団子を
母屋の裏木戸から入り、見舞いをしたいと台所にいた女に伝えれば、驚いたことに若旦那が慌てた様子でやってきて、これはヒコイチさんありがとうございます、などと頭を下げられてしまった。
「 実は、ここだけの話にしていただきたいのですが・・・」
―――まただよ。
思ったが、顔にださぬようにつとめて、案内にしたがえば、母屋の奥に通されて、上座の座布団をすすめられる。

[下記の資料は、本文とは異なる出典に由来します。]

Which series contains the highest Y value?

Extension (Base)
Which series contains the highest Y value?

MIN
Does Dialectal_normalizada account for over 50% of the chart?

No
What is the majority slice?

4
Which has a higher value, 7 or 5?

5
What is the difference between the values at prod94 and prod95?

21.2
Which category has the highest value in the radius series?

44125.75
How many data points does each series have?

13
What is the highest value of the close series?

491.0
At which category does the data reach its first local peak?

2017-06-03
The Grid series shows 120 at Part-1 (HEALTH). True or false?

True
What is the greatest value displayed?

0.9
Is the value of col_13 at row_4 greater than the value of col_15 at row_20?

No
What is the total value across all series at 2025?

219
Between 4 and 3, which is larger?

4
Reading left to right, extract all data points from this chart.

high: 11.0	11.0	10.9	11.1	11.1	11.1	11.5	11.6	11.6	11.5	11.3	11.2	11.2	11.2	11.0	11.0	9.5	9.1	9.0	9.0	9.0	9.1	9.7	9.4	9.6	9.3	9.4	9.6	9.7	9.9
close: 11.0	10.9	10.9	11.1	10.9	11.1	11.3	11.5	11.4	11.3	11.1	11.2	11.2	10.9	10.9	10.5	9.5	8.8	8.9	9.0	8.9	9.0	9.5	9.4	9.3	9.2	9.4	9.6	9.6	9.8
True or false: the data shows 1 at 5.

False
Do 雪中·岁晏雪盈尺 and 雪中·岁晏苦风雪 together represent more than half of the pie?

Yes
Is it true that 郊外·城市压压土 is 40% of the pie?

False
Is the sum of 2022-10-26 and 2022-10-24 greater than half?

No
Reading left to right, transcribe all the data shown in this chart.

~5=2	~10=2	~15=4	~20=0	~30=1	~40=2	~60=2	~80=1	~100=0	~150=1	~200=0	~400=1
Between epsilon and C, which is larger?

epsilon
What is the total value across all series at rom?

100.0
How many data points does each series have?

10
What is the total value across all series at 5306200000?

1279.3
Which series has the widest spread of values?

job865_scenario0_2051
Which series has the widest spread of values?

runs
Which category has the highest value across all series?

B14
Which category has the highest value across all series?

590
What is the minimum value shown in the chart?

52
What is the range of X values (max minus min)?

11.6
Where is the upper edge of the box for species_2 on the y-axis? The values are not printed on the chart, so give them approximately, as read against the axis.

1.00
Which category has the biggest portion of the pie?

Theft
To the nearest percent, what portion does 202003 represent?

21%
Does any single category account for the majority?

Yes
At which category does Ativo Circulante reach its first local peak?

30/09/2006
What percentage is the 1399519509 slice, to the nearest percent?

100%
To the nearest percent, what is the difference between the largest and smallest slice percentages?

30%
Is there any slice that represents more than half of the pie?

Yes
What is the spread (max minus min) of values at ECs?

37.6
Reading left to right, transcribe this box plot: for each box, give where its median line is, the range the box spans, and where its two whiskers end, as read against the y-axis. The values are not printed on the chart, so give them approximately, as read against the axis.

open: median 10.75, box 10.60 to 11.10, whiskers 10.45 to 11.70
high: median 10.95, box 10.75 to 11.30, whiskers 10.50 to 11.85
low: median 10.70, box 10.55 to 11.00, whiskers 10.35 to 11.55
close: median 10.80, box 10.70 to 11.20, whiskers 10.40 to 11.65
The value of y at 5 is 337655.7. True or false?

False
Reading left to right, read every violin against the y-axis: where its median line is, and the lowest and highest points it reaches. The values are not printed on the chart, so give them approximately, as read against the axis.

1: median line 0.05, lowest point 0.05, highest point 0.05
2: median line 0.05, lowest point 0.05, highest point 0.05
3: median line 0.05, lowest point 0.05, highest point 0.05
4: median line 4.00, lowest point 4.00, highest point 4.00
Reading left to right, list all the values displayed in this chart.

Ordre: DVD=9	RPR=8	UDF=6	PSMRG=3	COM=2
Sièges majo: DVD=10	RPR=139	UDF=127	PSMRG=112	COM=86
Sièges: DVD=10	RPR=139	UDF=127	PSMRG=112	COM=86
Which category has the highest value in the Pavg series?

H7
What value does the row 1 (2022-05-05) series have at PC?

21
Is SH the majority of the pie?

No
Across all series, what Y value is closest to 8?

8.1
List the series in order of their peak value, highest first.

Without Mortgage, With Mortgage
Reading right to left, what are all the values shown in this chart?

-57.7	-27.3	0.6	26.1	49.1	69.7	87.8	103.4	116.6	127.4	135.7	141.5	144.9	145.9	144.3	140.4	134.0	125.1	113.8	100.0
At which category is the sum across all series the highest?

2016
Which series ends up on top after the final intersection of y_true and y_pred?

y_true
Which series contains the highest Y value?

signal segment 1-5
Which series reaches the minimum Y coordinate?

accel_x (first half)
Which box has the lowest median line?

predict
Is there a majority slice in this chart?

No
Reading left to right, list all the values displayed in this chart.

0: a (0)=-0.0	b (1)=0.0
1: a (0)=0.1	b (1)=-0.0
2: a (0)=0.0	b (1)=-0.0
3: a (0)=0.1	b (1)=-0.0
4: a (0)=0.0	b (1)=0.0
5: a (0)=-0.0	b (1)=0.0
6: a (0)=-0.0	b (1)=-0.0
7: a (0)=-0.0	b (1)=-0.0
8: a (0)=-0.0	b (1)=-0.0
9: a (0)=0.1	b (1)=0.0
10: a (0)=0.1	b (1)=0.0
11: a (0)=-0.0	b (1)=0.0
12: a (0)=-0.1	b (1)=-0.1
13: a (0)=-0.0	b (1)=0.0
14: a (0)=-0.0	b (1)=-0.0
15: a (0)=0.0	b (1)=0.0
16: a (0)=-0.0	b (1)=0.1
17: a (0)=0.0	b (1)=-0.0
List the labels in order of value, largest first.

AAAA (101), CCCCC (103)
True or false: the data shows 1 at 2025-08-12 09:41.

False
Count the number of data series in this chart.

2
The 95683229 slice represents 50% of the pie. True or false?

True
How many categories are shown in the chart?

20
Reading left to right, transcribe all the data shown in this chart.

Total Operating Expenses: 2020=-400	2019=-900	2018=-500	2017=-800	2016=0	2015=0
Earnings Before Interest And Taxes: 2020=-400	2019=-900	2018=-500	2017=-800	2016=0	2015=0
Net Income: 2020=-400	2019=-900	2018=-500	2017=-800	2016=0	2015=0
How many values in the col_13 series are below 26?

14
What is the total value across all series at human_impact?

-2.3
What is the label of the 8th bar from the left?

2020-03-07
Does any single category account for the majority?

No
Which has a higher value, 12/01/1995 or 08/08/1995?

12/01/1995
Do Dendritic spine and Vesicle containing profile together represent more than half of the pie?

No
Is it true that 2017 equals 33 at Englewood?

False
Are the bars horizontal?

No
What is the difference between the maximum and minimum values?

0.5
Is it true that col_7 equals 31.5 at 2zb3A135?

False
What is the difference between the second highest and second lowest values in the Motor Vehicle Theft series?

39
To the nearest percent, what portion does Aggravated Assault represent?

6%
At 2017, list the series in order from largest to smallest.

尻が落ちつかねえと断って、先日のように隅に座って、息子の話をきくこととなった。
「 ――ご心配をおかけして、申し訳ございません。 実は・・・親父がこのたび倒れましたのは、病ではございませんで・・・」
「え?怪我ですかい?」
「いいえ、その・・・・・団子を・・」
「『団子』? ご隠居、詰まらせましたか?」
そのとき、ふ、と。
ほんの一瞬だけ、若旦那の口もとが、なぜか緩むのを、見る。
「――ネズミ用の団子を、間違って、食いました」
「・・・・・・・・」
「いや、まさか、あの団子を親父が拾って食うなどと・・・まさかそこまでボケているなどとは・・・あの、あの親父が・・・」
息子はいきなり、声を震わせてうつむく。
「 『乾物屋さん』の話も、先日お聞きして、信じられないような気持ちでしたのに、ここまでボケがすすんでいるとは、まったく気付きませんで・・・ ―― 息子として、失格です」
――― ヒコイチは、何もいえなかった。